Enfin, nos régions peuvent également rayonner en dehors du cadre strict de leur territoire en portant un projet d’alternative fort au niveau international. Cela est d’abord possible par l’attribution de mandats forts aux divers négociateurs et représentants de la Belgique au niveau européen et international qui favorise l’adoption de mesures audacieuses – accords de Copenhague, directives européennes,… – et les réformes nécessaires dans le fonctionnement des institutions internationales – OMC,…
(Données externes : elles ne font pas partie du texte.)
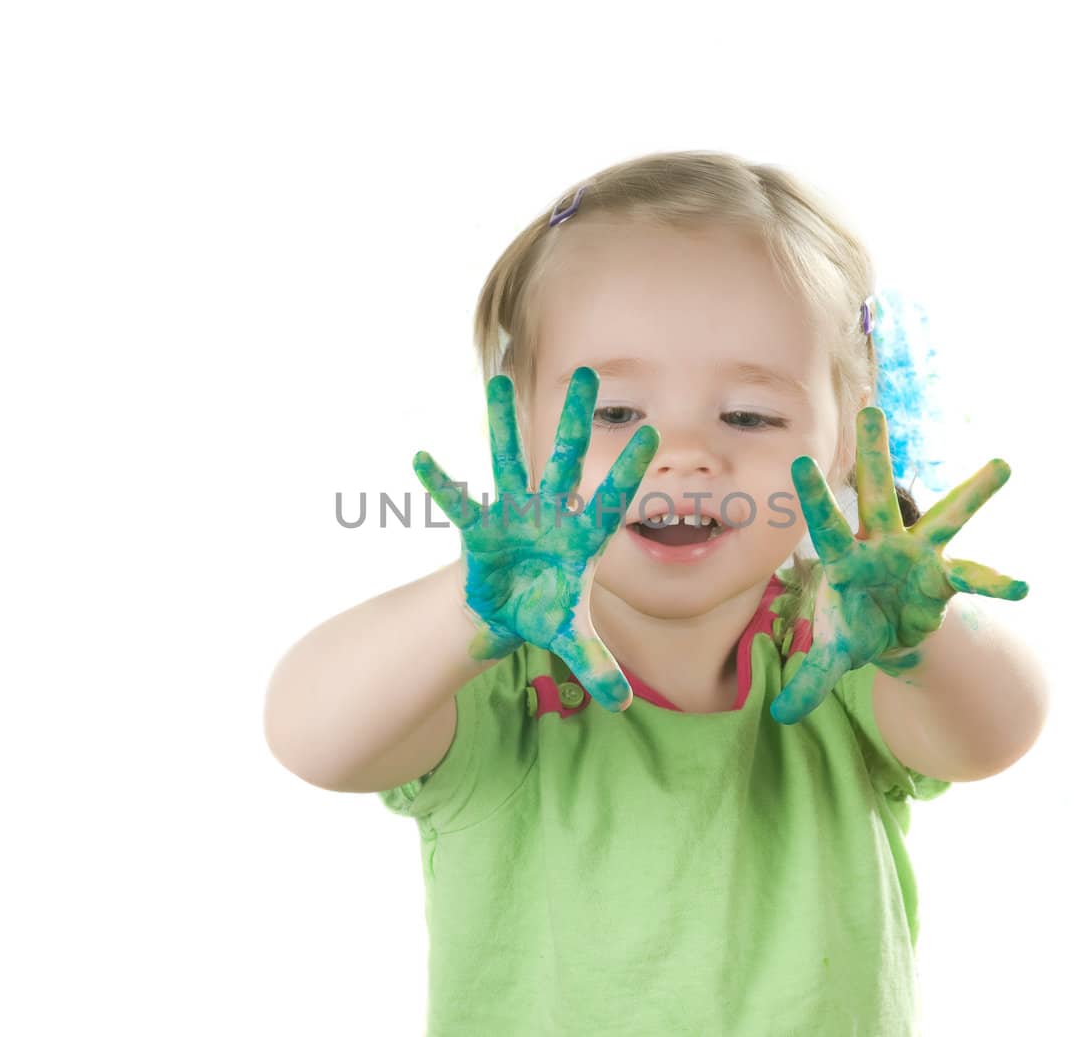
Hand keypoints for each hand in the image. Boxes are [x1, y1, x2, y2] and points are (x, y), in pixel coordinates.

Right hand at [412, 367, 659, 711]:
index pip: (613, 499)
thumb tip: (623, 704)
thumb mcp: (569, 636)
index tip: (653, 434)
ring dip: (503, 422)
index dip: (630, 470)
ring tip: (499, 378)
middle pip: (565, 459)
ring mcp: (513, 513)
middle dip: (575, 418)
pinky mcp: (479, 526)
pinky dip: (441, 483)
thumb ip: (596, 663)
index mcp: (582, 536)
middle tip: (588, 371)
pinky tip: (422, 458)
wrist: (503, 610)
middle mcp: (550, 513)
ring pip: (509, 459)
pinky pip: (459, 501)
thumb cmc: (543, 611)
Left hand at [770, 407, 1027, 724]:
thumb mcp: (833, 654)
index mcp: (845, 557)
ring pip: (946, 517)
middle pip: (877, 494)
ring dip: (973, 492)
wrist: (889, 633)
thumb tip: (779, 717)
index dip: (810, 495)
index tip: (796, 460)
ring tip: (1003, 464)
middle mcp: (883, 544)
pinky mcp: (947, 577)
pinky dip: (996, 584)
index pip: (823, 521)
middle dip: (873, 454)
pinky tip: (1022, 589)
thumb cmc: (853, 629)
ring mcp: (920, 555)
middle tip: (873, 409)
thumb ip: (810, 679)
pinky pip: (975, 578)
C’est également possible par un renforcement de la solidarité internationale qui est une compétence spécifique des régions dans les domaines pour lesquels elles agissent sur le territoire belge. Le Conseil Wallonie-Bruxelles de la Coopération Internationale (CWBCI) peut en effet soutenir financièrement ou par l’échange de savoir des projets dans d’autres pays qui vont dans le même sens que la Région wallonne et que la Communauté française : réduction de la consommation d’énergie, promotion d’alternatives économiques durables et non basées sur la compétition internationale, projet de défense de l’environnement et de milieux naturels,… Nos régions peuvent ainsi encourager des transitions vers des alternatives durables dans des pays qui vivent des situations socio-environnementales difficiles. D’où, l’importance notamment d’augmenter la part du budget de nos régions pour soutenir ces initiatives.

Exerçons notre vigilance citoyenne !

Le travail d’interpellation des futurs élus potentiels a pour objectif de pouvoir attirer leur attention sur ces leviers et de les amener à les considérer dans leur programme d’action. Dialogue qui nous permet de discerner les perspectives qu’ils souhaitent développer sur les 5 années à venir et à partir desquelles il y aura sans doute lieu de les questionner en cours de mandat.